What is germline testing, and why is DNA fragmentation a necessary step in this process?
Germline testing identifies genetic variations or mutations in an individual’s DNA that can be passed down to their offspring, unlike somatic mutations, which are not heritable. Germline testing has multiple applications, including for cancer detection, where it helps determine if a tumor is hereditary or acquired. Genetic analysis of blood samples or oral swabs can be used to assess the presence of specific DNA sequences related to known oncogenes.
After sequencing a DNA sample, the sequence is compared with known gene libraries to identify oncogenes. However, before sequencing, DNA samples first need to be fragmented to a specific length to ensure accuracy.
What are the key challenges of DNA fragmentation, especially for germline testing? How well do current methods address these challenges?
When fragmenting DNA for germline testing, you are not always working with tissue. You may be working with whole blood samples so you must lyse the cells, or with whole fluid where you have many contaminants. Thus, a critical challenge is extracting enough high-quality DNA that is free of contaminants.
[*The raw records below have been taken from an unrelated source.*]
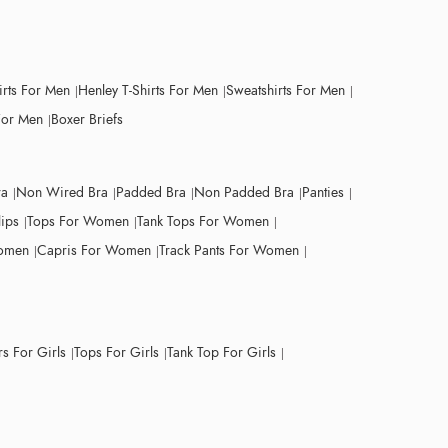
irts For Men
Henley T-Shirts For Men
Sweatshirts For Men
For Men
Boxer Briefs
ra
Non Wired Bra
Padded Bra
Non Padded Bra
Panties
lips
Tops For Women
Tank Tops For Women
Women
Capris For Women
Track Pants For Women
s For Girls
Tops For Girls
Tank Top For Girls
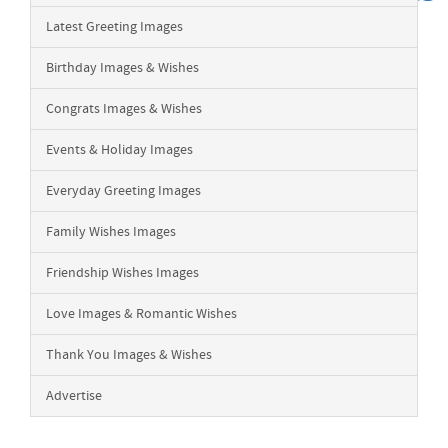
Latest Greeting Images
Birthday Images & Wishes
Congrats Images & Wishes
Events & Holiday Images
Everyday Greeting Images
Family Wishes Images
Friendship Wishes Images
Love Images & Romantic Wishes
Thank You Images & Wishes
Advertise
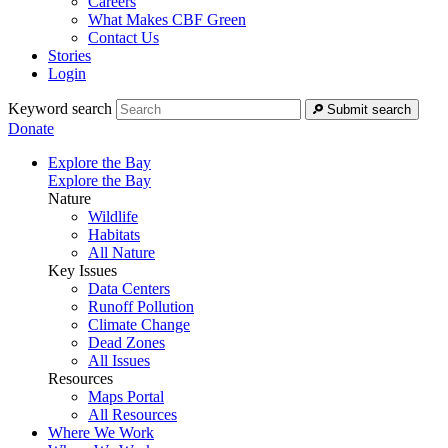
Careers
What Makes CBF Green
Contact Us
Stories
Login
Keyword search
Submit search
Donate
Explore the Bay
Explore the Bay
Nature
Wildlife
Habitats
All Nature
Key Issues
Data Centers
Runoff Pollution
Climate Change
Dead Zones
All Issues
Resources
Maps Portal
All Resources
Where We Work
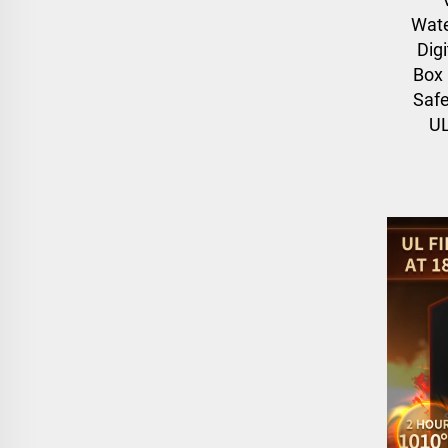
Wate
Digi
Box
Safe
UL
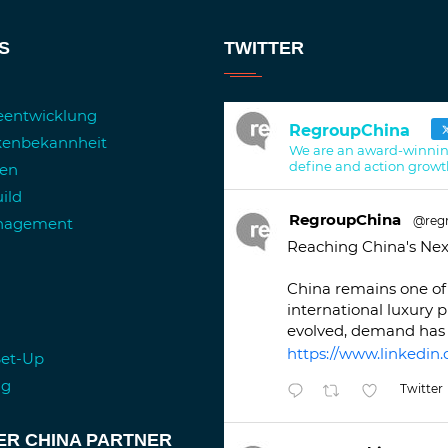
S
TWITTER
ieentwicklung
RegroupChina
kenbekannheit
We are an award-winnin
define and action growt
ren
ild
RegroupChina
@reg
anagement
Reaching China's Nex
China remains one of 
international luxury 
evolved, demand has 
https://www.linkedin.
Set-Up
ng
Twitter
ER CHINA PARTNER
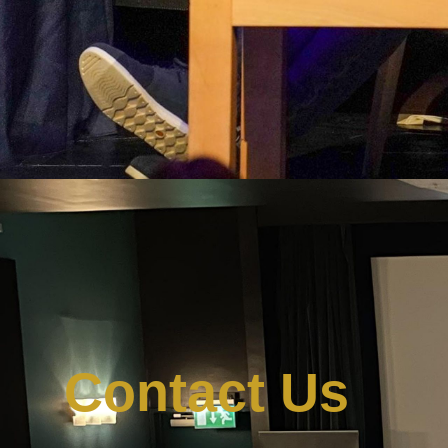
Contact Us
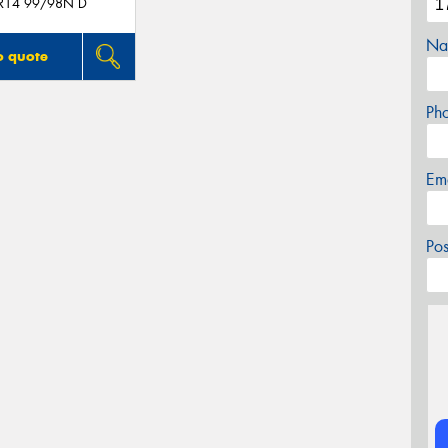
R14 99/98N D
Na
o quote
Ph
Em
Po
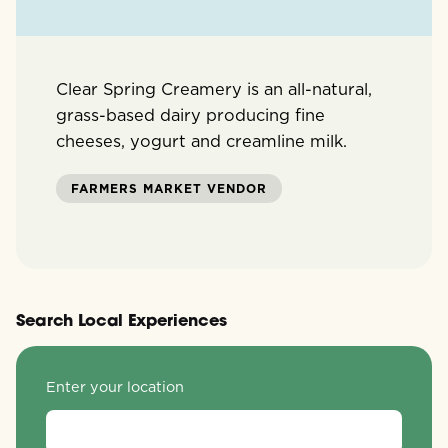
Clear Spring Creamery is an all-natural,
grass-based dairy producing fine
cheeses, yogurt and creamline milk.
FARMERS MARKET VENDOR
Search Local Experiences
Enter your location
For DNA fragmentation, labs primarily use sonication, enzymatic fragmentation, or mechanical shearing such as Covaris’ Adaptive Focused Acoustics® (AFA) technology. These last two methods are particularly favored for DNA short read sequences (150–500 base pairs).
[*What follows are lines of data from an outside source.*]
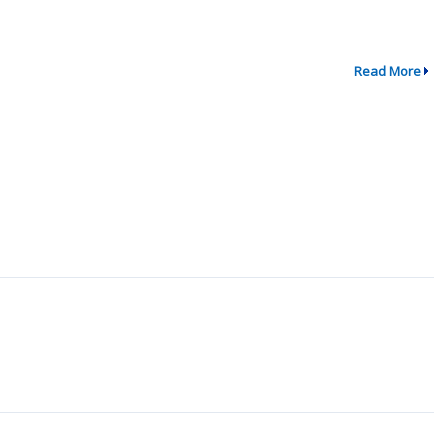
Read More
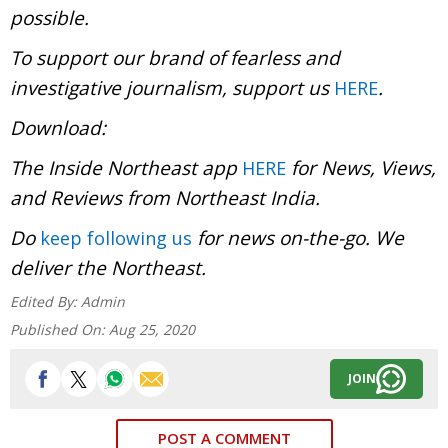
possible.
To support our brand of fearless and
investigative journalism, support us
.
HERE
Download:
The Inside Northeast app
for News, Views,
HERE
and Reviews from Northeast India.
Do
for news on-the-go. We
keep following us
deliver the Northeast.
Edited By:
Admin
Published On:
Aug 25, 2020
JOIN
POST A COMMENT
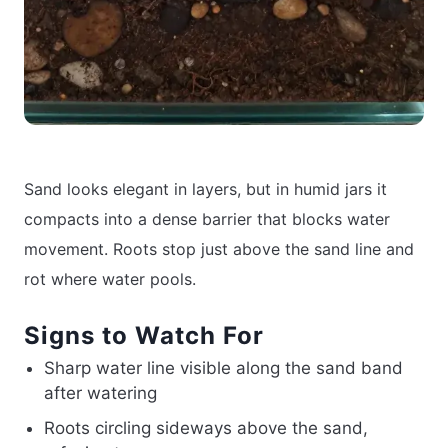
Sand looks elegant in layers, but in humid jars it
compacts into a dense barrier that blocks water
movement. Roots stop just above the sand line and
rot where water pools.
Signs to Watch For
Sharp water line visible along the sand band
after watering
Roots circling sideways above the sand,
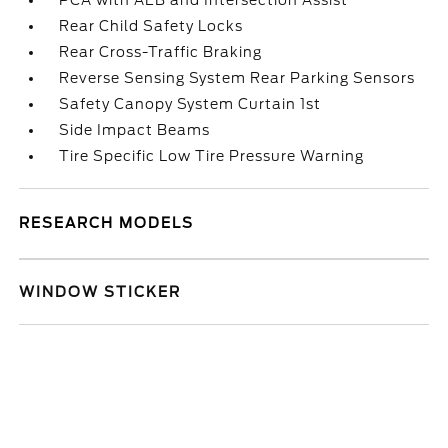
PCA with AEB and Intersection Assist
Rear Child Safety Locks
Rear Cross-Traffic Braking
Reverse Sensing System Rear Parking Sensors
Safety Canopy System Curtain 1st
Side Impact Beams
Tire Specific Low Tire Pressure Warning
RESEARCH MODELS
WINDOW STICKER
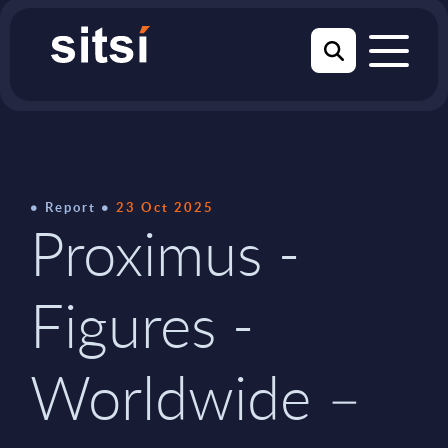
Report
23 Oct 2025
Proximus -
Figures -
Worldwide –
Except for AFA, the remaining methods have bias and throughput issues: If your technology cleaves only G-C pairs and not A-T pairs, you bias fragmentation, making it difficult to achieve sequencing accuracy with downstream assays. Additionally, the more samples you have, the more scalability becomes a concern.
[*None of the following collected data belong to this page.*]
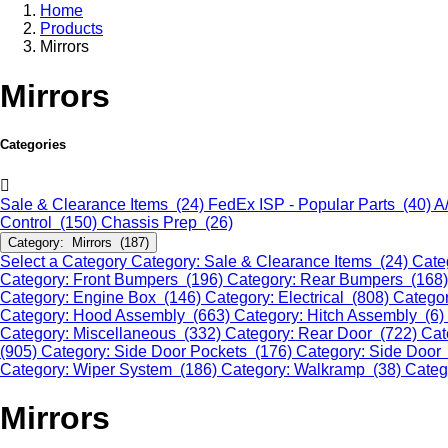
Home
Products
Mirrors
Mirrors
Categories
Sale & Clearance Items (24)
FedEx ISP - Popular Parts (40)
A
Control (150)
Chassis Prep (26)
Category: Mirrors (187)
Select a Category
Category: Sale & Clearance Items (24)
Cate
Category: Front Bumpers (196)
Category: Rear Bumpers (168
Category: Engine Box (146)
Category: Electrical (808)
Categor
Category: Hood Assembly (663)
Category: Hitch Assembly (6)
Category: Miscellaneous (332)
Category: Rear Door (722)
Cat
(905)
Category: Side Door Pockets (176)
Category: Side Door
Category: Wiper System (186)
Category: Walkramp (38)
Categ
Mirrors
Unlike methods such as enzymatic fragmentation, AFA is a mechanical fragmentation process, so it is noninvasive, doesn’t exhibit bias in cleaving DNA fragments, and isn’t affected by sequence preferences, allowing for robust processing of various sample types. Finally, AFA can accommodate the processing of multiple samples simultaneously, enabling scalability.
How does AFA compare with other methods in terms of efficacy for DNA fragmentation and recovery?
By enabling control over how long you expose the sample, AFA allows you to optimize conditions for extracting the highest amount of DNA from your specific sample. For example, you can shorten exposure for liver cells compared to skin cells, which improves yield of high-quality DNA from the more fragile liver tissue. This fine control is not available with methods like enzymatic fragmentation.
Along with DNA, AFA enables extraction of RNA, which is often destroyed by methods like enzymatic fragmentation, but can offer an extremely valuable, desirable, and complementary confirmation of the presence of oncogenes. Importantly, AFA works with fresh frozen and soft tumor tissue, FFPE samples, fibers, cell lysates, and organoids.
As germline testing becomes commonplace, clinical labs need to identify how they will produce high-quality data for patient care. Opting for cost-effective, multipurpose, unbiased, and customizable technologies like AFA for DNA and RNA extraction, as well as DNA shearing, helps labs produce scalable and reliable results.